EXTRACT:
----

April 25, 2024

Your Super Summer Checklist

12 weeks to a younger you
By Lynda Wheatley | June 5, 2021

Know what you’ll do this summer? Make it the best one ever, obviously. The way we see it, with Mother Nature’s cooperation, you’ve got about 12 divine weeks of warm weather ahead of you in one of the prettiest places on earth. Don’t squander a single weekend ahead doing anything your 10-year-old self wouldn’t do. (Looking at you, guy glued to the lawn chair in his garage from June to September.)

If you’ve lost touch with the fire inside that freckle-faced, scrape-kneed, up-for-anything little runt, relax. We’ve assembled a baker’s dozen of ideas to help you plan a summer Up North that’s as sweet and wild as the best you can remember. (Assuming you actually can remember, of course.)

Sleep in the Trees (pictured)
If you’ve ever spent a night in your childhood treehouse — or wanted to — this is your summer. The GO•REC Greilick Outdoor Recreation & Education Center, just outside Traverse City, is now booking $50+ overnight stays in two-person Tensile tents suspended between trees in its lush and lovely Acadia loop. Spend a leisurely weekend finding your zen as you listen to the leaves or tack on some hiking, biking, kayaking, or rock climbing — dozens of programs and activities are available at this 500-acre wooded lakeside retreat. Exploregorec.org

Embrace Transparency
Maybe you want to see fish and sunken treasures. Maybe you want them to see you. Whatever your fancy, you can make it happen aboard a see-through kayak from the new Clear Water Kayaks. Based in Traverse City but offering tours in Grand Traverse Bay, Elk Rapids, and on Torch Lake, too, the young company has excursions designed for all ages and skill levels and those 21+ only (see the $140+ Food, Booze & Cruise), and even a twilight tour where you — OK, your kayak — is festooned with LED lights and UV Lights so you can be “the light of the party.” See what’s possible at clearwaterkayakstc.com.

----

Reproduce the summer checklist article above in its entirety, without alteration.

DATA EXTRACT:
----

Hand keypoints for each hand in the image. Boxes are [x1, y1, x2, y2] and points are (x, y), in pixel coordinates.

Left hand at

----

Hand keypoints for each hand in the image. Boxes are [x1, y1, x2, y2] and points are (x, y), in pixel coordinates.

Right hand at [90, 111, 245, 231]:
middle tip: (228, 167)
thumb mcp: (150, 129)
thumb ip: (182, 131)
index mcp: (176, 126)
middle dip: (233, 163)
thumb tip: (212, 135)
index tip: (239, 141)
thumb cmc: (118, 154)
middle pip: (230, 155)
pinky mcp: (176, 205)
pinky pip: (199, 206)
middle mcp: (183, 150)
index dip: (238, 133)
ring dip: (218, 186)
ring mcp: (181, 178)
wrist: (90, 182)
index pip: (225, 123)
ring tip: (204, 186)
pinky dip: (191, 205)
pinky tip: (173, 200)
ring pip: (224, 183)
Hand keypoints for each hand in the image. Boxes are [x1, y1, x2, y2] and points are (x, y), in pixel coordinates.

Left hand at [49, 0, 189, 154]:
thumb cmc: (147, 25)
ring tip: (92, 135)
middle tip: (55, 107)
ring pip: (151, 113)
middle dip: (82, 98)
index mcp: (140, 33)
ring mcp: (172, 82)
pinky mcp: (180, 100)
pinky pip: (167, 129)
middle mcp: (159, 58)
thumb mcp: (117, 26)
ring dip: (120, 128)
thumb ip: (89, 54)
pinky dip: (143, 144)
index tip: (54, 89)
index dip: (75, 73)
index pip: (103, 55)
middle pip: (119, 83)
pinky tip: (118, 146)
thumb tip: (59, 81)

----

ANSWER AREA:
April 25, 2024

Your Super Summer Checklist

12 weeks to a younger you
By Lynda Wheatley | June 5, 2021

Know what you’ll do this summer? Make it the best one ever, obviously. The way we see it, with Mother Nature’s cooperation, you’ve got about 12 divine weeks of warm weather ahead of you in one of the prettiest places on earth. Don’t squander a single weekend ahead doing anything your 10-year-old self wouldn’t do. (Looking at you, guy glued to the lawn chair in his garage from June to September.)

If you’ve lost touch with the fire inside that freckle-faced, scrape-kneed, up-for-anything little runt, relax. We’ve assembled a baker’s dozen of ideas to help you plan a summer Up North that’s as sweet and wild as the best you can remember. (Assuming you actually can remember, of course.)

Sleep in the Trees (pictured)
If you’ve ever spent a night in your childhood treehouse — or wanted to — this is your summer. The GO•REC Greilick Outdoor Recreation & Education Center, just outside Traverse City, is now booking $50+ overnight stays in two-person Tensile tents suspended between trees in its lush and lovely Acadia loop. Spend a leisurely weekend finding your zen as you listen to the leaves or tack on some hiking, biking, kayaking, or rock climbing — dozens of programs and activities are available at this 500-acre wooded lakeside retreat. Exploregorec.org

Embrace Transparency
Maybe you want to see fish and sunken treasures. Maybe you want them to see you. Whatever your fancy, you can make it happen aboard a see-through kayak from the new Clear Water Kayaks. Based in Traverse City but offering tours in Grand Traverse Bay, Elk Rapids, and on Torch Lake, too, the young company has excursions designed for all ages and skill levels and those 21+ only (see the $140+ Food, Booze & Cruise), and even a twilight tour where you — OK, your kayak — is festooned with LED lights and UV Lights so you can be “the light of the party.” See what’s possible at clearwaterkayakstc.com.